Your answer should be every line of the entries that has the string "value" in it.

MATERIAL PROVIDED: Begin

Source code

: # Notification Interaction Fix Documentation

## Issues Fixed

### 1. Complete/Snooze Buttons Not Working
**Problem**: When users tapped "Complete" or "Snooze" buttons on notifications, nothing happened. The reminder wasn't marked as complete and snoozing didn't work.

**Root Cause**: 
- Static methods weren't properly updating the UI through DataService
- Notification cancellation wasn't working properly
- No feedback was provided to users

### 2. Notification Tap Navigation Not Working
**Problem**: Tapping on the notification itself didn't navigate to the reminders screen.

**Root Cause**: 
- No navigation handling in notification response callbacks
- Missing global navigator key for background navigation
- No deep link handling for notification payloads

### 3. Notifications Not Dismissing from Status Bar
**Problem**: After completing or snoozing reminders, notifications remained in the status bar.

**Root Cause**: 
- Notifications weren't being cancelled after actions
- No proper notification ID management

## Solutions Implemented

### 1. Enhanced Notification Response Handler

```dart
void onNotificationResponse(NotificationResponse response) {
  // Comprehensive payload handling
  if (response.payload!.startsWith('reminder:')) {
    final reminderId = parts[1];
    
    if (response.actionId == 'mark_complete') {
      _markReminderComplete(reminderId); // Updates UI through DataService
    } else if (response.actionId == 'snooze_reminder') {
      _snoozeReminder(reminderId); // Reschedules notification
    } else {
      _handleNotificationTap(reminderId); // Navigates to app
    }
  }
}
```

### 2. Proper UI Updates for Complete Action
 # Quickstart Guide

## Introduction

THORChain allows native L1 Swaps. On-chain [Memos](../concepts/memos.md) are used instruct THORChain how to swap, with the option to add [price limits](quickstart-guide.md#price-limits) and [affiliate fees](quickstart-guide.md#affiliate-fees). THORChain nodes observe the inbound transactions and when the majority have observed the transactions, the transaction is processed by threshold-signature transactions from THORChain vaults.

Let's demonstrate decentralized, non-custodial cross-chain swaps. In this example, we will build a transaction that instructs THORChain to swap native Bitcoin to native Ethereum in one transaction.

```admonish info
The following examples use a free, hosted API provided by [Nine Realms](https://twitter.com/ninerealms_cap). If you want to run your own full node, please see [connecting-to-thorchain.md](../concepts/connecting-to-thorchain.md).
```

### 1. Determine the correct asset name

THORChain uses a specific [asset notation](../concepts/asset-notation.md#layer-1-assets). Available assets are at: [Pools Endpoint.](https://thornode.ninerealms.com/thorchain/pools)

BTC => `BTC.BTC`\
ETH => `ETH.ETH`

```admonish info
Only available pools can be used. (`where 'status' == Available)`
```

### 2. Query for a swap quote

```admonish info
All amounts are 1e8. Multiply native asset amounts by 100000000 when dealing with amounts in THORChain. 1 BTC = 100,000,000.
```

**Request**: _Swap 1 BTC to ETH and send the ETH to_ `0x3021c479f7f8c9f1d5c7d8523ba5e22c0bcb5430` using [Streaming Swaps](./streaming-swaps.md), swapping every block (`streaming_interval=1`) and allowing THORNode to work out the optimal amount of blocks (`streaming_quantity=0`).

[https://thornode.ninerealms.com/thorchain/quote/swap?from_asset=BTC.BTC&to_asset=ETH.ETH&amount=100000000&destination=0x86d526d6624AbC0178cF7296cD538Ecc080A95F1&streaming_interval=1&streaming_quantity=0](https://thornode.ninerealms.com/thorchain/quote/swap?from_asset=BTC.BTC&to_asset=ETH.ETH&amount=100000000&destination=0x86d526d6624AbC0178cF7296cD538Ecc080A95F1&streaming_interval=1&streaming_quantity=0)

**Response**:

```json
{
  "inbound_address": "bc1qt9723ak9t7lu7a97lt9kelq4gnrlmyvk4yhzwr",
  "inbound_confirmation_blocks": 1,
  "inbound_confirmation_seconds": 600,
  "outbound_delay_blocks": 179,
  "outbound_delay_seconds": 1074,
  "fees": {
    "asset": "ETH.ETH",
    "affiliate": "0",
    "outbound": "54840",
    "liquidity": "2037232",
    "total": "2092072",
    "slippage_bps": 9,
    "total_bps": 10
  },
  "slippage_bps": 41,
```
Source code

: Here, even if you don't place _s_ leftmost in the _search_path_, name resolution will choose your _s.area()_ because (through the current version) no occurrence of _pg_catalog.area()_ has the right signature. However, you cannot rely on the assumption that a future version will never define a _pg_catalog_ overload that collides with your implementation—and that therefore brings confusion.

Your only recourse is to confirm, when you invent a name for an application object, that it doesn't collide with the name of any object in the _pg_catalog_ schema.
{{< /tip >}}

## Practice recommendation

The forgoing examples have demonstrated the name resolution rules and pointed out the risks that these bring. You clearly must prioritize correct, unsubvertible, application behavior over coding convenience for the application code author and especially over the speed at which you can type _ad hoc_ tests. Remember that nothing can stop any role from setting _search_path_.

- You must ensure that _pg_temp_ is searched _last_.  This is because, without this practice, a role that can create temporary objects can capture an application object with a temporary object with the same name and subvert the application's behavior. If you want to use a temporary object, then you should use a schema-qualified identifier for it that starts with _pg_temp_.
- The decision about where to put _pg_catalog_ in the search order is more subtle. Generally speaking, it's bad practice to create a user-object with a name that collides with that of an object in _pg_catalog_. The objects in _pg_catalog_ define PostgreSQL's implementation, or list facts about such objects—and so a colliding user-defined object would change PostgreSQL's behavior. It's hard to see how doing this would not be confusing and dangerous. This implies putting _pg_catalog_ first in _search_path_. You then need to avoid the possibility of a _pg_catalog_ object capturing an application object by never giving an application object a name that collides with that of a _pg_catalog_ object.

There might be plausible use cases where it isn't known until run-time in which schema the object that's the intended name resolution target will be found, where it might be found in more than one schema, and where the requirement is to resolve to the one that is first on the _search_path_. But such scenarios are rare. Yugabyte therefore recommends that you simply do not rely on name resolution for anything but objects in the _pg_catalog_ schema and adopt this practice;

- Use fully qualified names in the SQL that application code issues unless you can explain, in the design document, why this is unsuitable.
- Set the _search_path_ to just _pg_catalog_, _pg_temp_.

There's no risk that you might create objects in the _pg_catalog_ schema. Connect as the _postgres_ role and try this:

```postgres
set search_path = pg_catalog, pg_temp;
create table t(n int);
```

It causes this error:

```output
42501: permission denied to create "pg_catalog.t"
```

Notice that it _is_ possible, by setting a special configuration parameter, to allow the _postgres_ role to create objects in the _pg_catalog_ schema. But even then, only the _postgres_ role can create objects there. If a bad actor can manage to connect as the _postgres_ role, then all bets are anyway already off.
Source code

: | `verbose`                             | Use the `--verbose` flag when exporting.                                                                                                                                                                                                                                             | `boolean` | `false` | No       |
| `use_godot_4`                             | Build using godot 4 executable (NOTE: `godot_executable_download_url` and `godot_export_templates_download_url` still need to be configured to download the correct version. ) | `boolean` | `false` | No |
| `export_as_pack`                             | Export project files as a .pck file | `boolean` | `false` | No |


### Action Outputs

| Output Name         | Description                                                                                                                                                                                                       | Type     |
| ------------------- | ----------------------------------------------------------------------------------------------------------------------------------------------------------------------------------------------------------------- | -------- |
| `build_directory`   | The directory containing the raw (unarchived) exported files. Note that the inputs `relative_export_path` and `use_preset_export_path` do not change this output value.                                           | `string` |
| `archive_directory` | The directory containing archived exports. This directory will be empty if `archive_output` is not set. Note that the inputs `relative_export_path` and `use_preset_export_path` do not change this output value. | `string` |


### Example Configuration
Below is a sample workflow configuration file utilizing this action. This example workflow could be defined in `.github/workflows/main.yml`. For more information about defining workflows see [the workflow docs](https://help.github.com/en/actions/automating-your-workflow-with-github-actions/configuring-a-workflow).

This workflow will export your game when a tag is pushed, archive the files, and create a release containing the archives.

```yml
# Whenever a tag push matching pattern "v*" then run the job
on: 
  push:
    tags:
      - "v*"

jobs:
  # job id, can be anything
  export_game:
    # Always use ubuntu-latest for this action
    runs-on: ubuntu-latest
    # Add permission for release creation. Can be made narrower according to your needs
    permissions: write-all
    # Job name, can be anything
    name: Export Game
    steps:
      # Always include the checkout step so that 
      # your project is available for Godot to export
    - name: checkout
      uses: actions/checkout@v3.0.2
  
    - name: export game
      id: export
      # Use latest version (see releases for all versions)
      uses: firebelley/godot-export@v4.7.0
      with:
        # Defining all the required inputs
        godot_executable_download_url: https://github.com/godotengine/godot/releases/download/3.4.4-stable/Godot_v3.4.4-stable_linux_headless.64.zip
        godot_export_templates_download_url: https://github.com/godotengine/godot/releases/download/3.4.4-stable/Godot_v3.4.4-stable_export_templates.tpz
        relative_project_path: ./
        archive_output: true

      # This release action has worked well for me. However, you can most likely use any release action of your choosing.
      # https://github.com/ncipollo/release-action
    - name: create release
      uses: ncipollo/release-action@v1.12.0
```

MATERIAL PROVIDED: End

# TASK ANSWER
| `build_directory`   | The directory containing the raw (unarchived) exported files. Note that the inputs `relative_export_path` and `use_preset_export_path` do not change this output value.                                           | `string` |
| `archive_directory` | The directory containing archived exports. This directory will be empty if `archive_output` is not set. Note that the inputs `relative_export_path` and `use_preset_export_path` do not change this output value. | `string` |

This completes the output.